Overall, 72,947 patients were taken back to hospitals within 28 days - 11 per cent of the 655,272 who had been treated in an adult medical speciality.
Mr Kendell warned that the figures could be misleading, because hospitals had different standards for recording such data, he said.
For example, those that included minor heart attacks would have a better survival rate than those which recorded only serious attacks.
However, the information will be used by doctors and clinicians to give them some indication of how their hospital compares with others, the Scottish Office said.
The data, covering the period from 1991 to 1994, refers to 16 "outcome indicators" (including suicide, abortion, cervical cancer mortality, death after hip fracture, stroke, etc) for health boards, acute hospitals and psychiatric hospitals.

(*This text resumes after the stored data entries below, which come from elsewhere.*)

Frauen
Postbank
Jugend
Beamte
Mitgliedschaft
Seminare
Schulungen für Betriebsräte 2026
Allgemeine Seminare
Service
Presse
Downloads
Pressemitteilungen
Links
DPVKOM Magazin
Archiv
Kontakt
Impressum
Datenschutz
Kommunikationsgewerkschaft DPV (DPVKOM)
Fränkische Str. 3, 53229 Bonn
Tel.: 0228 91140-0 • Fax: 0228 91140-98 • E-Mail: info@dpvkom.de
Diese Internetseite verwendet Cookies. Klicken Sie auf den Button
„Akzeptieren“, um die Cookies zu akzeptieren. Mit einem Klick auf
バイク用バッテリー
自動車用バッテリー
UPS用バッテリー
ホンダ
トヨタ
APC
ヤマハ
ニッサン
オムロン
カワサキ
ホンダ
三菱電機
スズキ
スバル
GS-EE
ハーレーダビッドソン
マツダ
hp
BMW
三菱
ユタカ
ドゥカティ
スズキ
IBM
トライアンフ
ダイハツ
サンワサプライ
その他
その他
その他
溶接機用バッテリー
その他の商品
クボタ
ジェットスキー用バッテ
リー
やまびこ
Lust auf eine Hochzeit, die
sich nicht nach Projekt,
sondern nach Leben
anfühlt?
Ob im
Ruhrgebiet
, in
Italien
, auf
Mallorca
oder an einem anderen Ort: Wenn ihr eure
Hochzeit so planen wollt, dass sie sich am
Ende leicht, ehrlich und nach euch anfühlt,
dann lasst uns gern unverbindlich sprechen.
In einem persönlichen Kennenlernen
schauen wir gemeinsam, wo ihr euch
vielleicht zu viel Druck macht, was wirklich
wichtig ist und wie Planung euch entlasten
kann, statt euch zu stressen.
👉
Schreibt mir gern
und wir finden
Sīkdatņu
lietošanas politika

The data on acute hospitals will be crucial for health boards in deciding how to spend their money.
"We expect the health boards to take a close interest in these figures. It is they who have to decide where they are placing their contracts for the treatment of various conditions and we expect [them] to ask questions of their providers," said Dr Kendell.
"They might say we are very interested in your explanation of why you appear to be getting worse results for treating patients with, let us say, heart attacks than your neighbouring hospital, three miles along the road."
Dr Kendell advised health boards to carry out their own audits, to see if there was a reason for differences in figures, and if they were not satisfied, change to a different hospital.
Lord James Douglas- Hamilton, the Scottish health minister, said he was confident that publishing the figures would result in improvements in health care.
"This report is not about league tables of good or bad hospitals. It is about identify- ing factors that might be changed in order to improve the results for patients across Scotland."